L’ancien président du Wydad de Casablanca, Saïd Naciri a été longuement entendu ce vendredi par la chambre criminelle de première instance de la Cour d’appel de Casablanca, dans le cadre du très médiatisé dossier dit de l’« Escobar du Sahara », selon Assabah.
Devant le magistrat Ali Torchi, Saïd Naciri a livré sa propre lecture d’une série de transactions immobilières jugées suspectes, en particulier celle liée à la villa d’Ahmad Ahmad, ancien président de la Confédération africaine de football. Selon ses déclarations relayées par Assabah, il n’aurait agi qu’en tant que simple facilitateur, insistant sur le fait que l’opération impliquait un haut responsable d’envergure internationale, et qu’il aurait consulté certaines autorités, qu’il n’a toutefois pas nommées, avant de s’y engager.
Il a par ailleurs précisé que le projet initial portait sur la cession d’un appartement à Casablanca, mais que la demande du dirigeant malgache avait finalement porté sur une villa. Une rencontre à Rabat aurait scellé cet accord, accompagnée d’un versement d’environ six millions de dirhams.

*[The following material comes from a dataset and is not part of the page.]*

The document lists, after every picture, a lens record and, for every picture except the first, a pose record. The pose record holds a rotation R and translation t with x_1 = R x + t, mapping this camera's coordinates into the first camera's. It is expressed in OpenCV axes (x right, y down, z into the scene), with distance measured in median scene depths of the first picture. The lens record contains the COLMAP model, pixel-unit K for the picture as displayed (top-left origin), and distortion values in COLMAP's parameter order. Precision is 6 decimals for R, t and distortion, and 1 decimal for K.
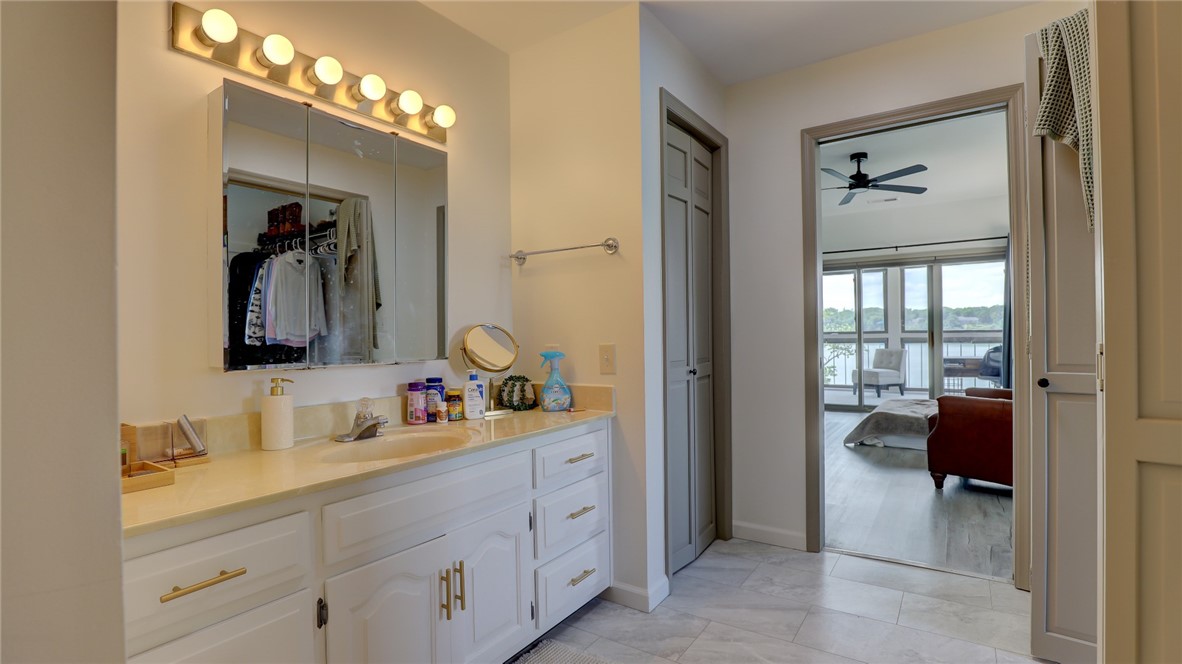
lens RADIAL K [[563.2, 0, 600.4], [0, 563.2, 335.9], [0, 0, 1]] dist [-0.011707, 0.000178]
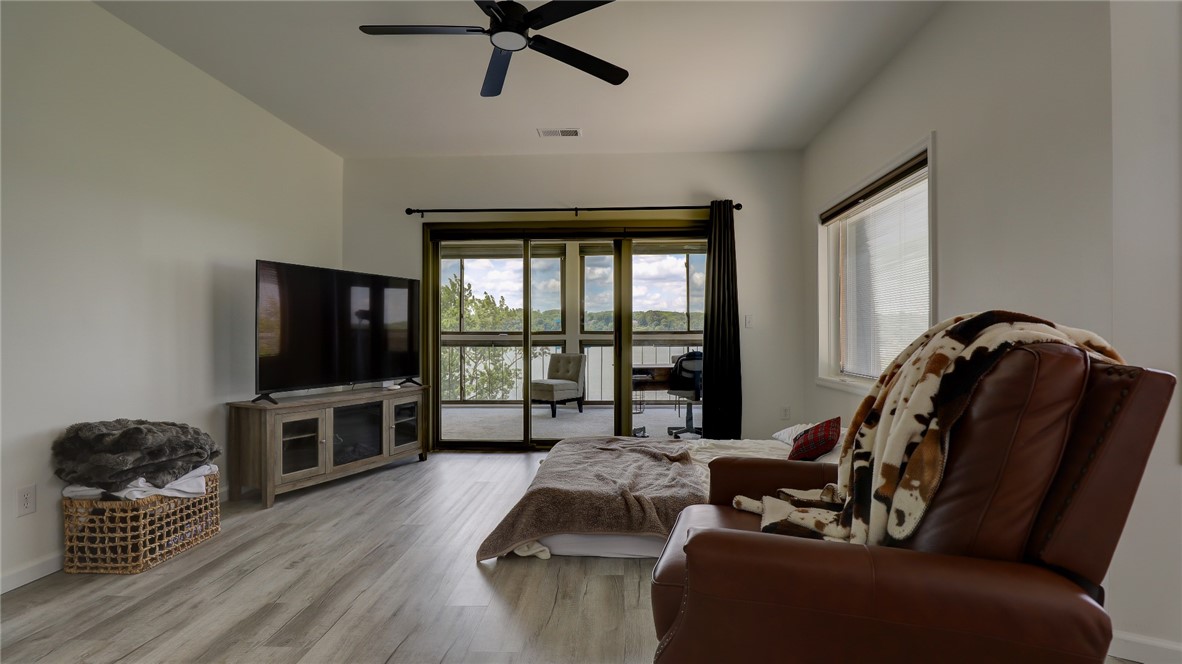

Durant son audition, qui a duré près de deux heures et demie, Naciri est également revenu sur l’achat d’un bien appartenant à Belkacem Mir via une société qu’il aurait créée en 2017. Il s’est présenté comme une victime, suggérant l’existence de manœuvres orchestrées à son encontre, notamment autour de documents fournis à la police par le supposé baron de la drogue surnommé « Escobar du Sahara ».
Interrogé sur la nature de ses relations avec cet individu d’origine malienne, Naciri a expliqué l’avoir rencontré en 2013, dans un appartement dont il a ensuite appris qu’il appartenait à Abdenbi Bioui, ancien président du conseil régional de l’Oriental.
Quant à une autre affaire évoquée par la justice – celle de la vente litigieuse de biens immobiliers appartenant à l’ex-épouse de Bioui, dont une villa à Casablanca et un appartement à Oujda –, Naciri a nié toute implication directe. Il a toutefois laissé entendre que les protagonistes de cette transaction seraient plutôt Bioui lui-même et Belkacem Mir.
À mesure que les audiences se succèdent, les contours de ce dossier tentaculaire semblent se préciser, avec des révélations qui pourraient encore ébranler plusieurs cercles de pouvoir, selon Assabah.